Yesterday I met with a friend and ministry colleague at yet another Starbucks.  We have had such meetings in various cities around the country as he and I both spend a lot of time on the road.  The main topic of conversation, as always, was our ministries and those occasions when our ministries overlap and we work together, but this discussion took on a different flavor.  It wasn’t so much about the nuts and bolts of what we will develop in the way of training curriculum and when and where we would present this training, but it was more about what we were seeing in God’s movement in our time and pertinent biblical and theological connections.

He shared an appalling statistic that had been shared with him at a recent meeting of leaders from his denominational tribe.  Consider this:

65% of Builders attend church.

45% of Boomers attend church

15% of Generation Xers attend church

4% of Millennials attend church

Christianity has moved in two generations from being central to being marginal to being virtually non-existent, and Christians are viewed with more and more hostility as we fade to the edges of culture.

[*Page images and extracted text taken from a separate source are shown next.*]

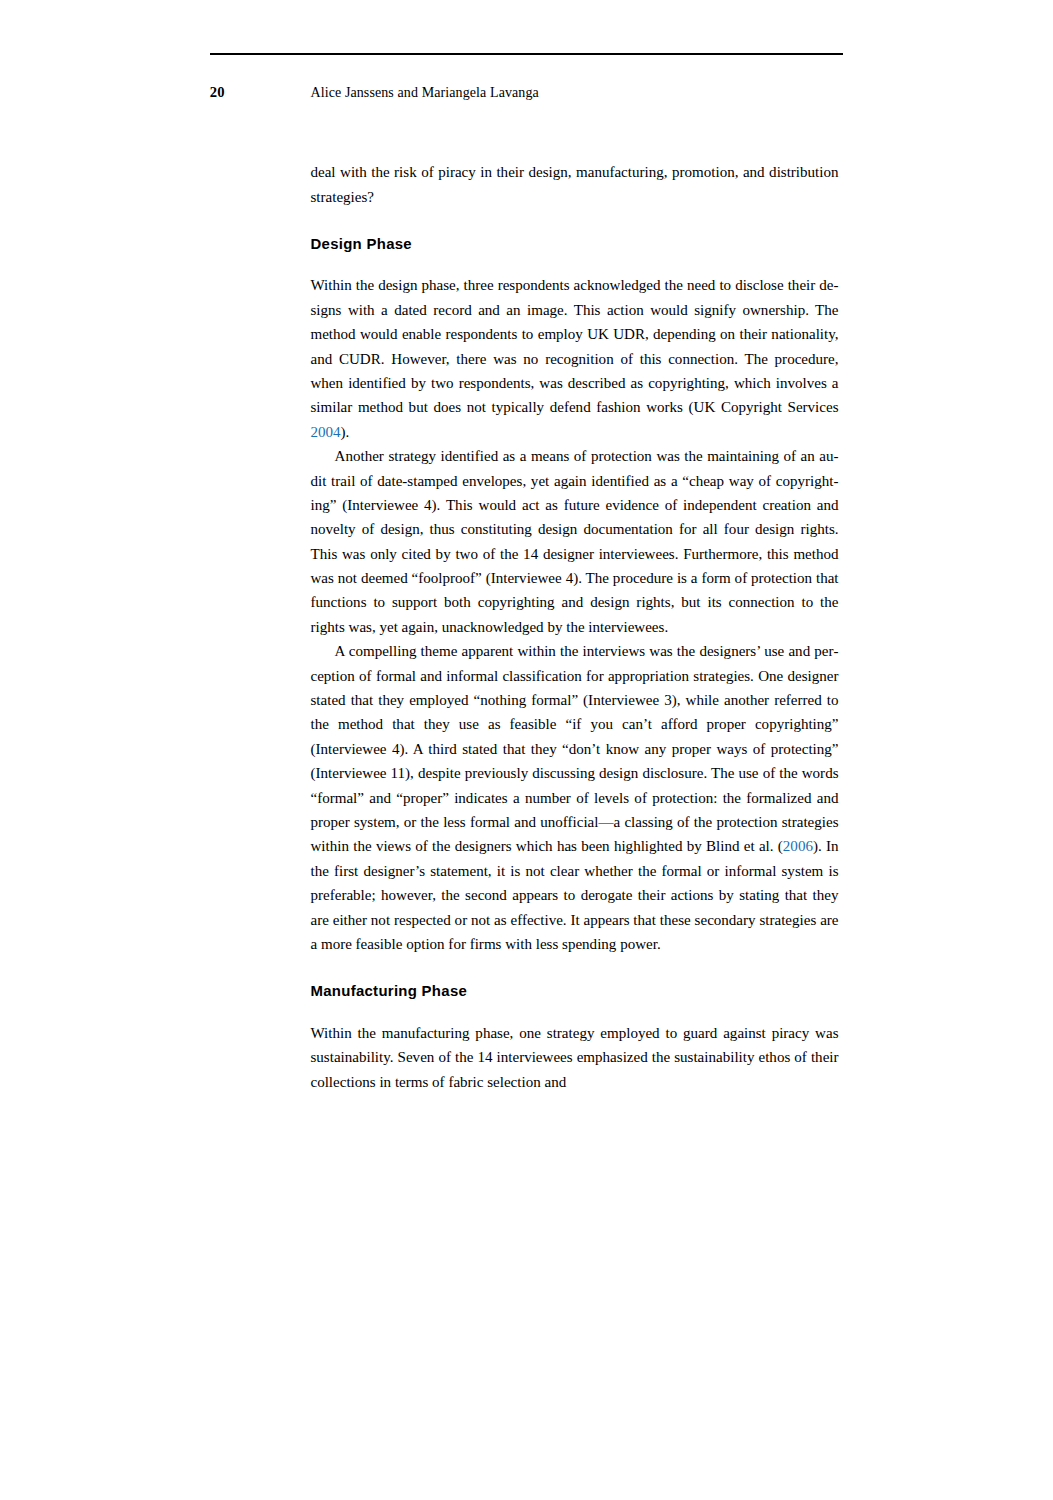20
Alice Janssens and Mariangela Lavanga
deal with the risk of piracy in their design, manufacturing, promotion, and distribution strategies?
Design Phase
Within the design phase, three respondents acknowledged the need to disclose their designs with a dated record and an image. This action would signify ownership. The method would enable respondents to employ UK UDR, depending on their nationality, and CUDR. However, there was no recognition of this connection. The procedure, when identified by two respondents, was described as copyrighting, which involves a similar method but does not typically defend fashion works (UK Copyright Services 2004).
Another strategy identified as a means of protection was the maintaining of an audit trail of date-stamped envelopes, yet again identified as a “cheap way of copyrighting” (Interviewee 4). This would act as future evidence of independent creation and novelty of design, thus constituting design documentation for all four design rights. This was only cited by two of the 14 designer interviewees. Furthermore, this method was not deemed “foolproof” (Interviewee 4). The procedure is a form of protection that functions to support both copyrighting and design rights, but its connection to the rights was, yet again, unacknowledged by the interviewees.
A compelling theme apparent within the interviews was the designers’ use and perception of formal and informal classification for appropriation strategies. One designer stated that they employed “nothing formal” (Interviewee 3), while another referred to the method that they use as feasible “if you can’t afford proper copyrighting” (Interviewee 4). A third stated that they “don’t know any proper ways of protecting” (Interviewee 11), despite previously discussing design disclosure. The use of the words “formal” and “proper” indicates a number of levels of protection: the formalized and proper system, or the less formal and unofficial—a classing of the protection strategies within the views of the designers which has been highlighted by Blind et al. (2006). In the first designer’s statement, it is not clear whether the formal or informal system is preferable; however, the second appears to derogate their actions by stating that they are either not respected or not as effective. It appears that these secondary strategies are a more feasible option for firms with less spending power.
Manufacturing Phase
Within the manufacturing phase, one strategy employed to guard against piracy was sustainability. Seven of the 14 interviewees emphasized the sustainability ethos of their collections in terms of fabric selection and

My friend has been spending the past few months restudying the Lord’s Prayer, and he explained how impacted he has been by the power and implications of the supplication, “Your kingdom come, your will be done, on earth as it is in heaven.”  He and I talked about how the Christian church in the U.S. has become a religious institution over the years and has drifted further and further away from God’s campaign of the coming kingdom.

In years gone by he and I have worked in many settings that highlighted the need for Christian leaders to be kingdom-minded.  Kingdom-mindedness is often cited as a value by leaders being trained for church planting.  I wonder if we really know what that means.

I’ve had a day to mull this over so I want to share a very simple thought that has been bouncing around in my head and perhaps in my heart.  We in the church keep thinking that the problem is that people, especially young people, are not coming to church.  We should be realizing that the true problem is that the kingdom is not coming on earth as it is in heaven.  Why?  Because we are not taking the kingdom to the lost.  We’re hoping that the lost will come to church.  We’re not moving out with the gospel but are waiting for those who need the gospel to come to us.

Christianity is not identified with Christ or His kingdom in our culture.  Christianity is identified with conservatism, narrow-mindedness, intolerance, politics, and, in far too many cases, grievous sins such as sexual child abuse.  Whose fault is that?

For the kingdom to come through our church and to the world, it must come in our individual lives.  We must become Kingdom-Comers.  Maybe I’ll spend some time praying and thinking this through.  How about you?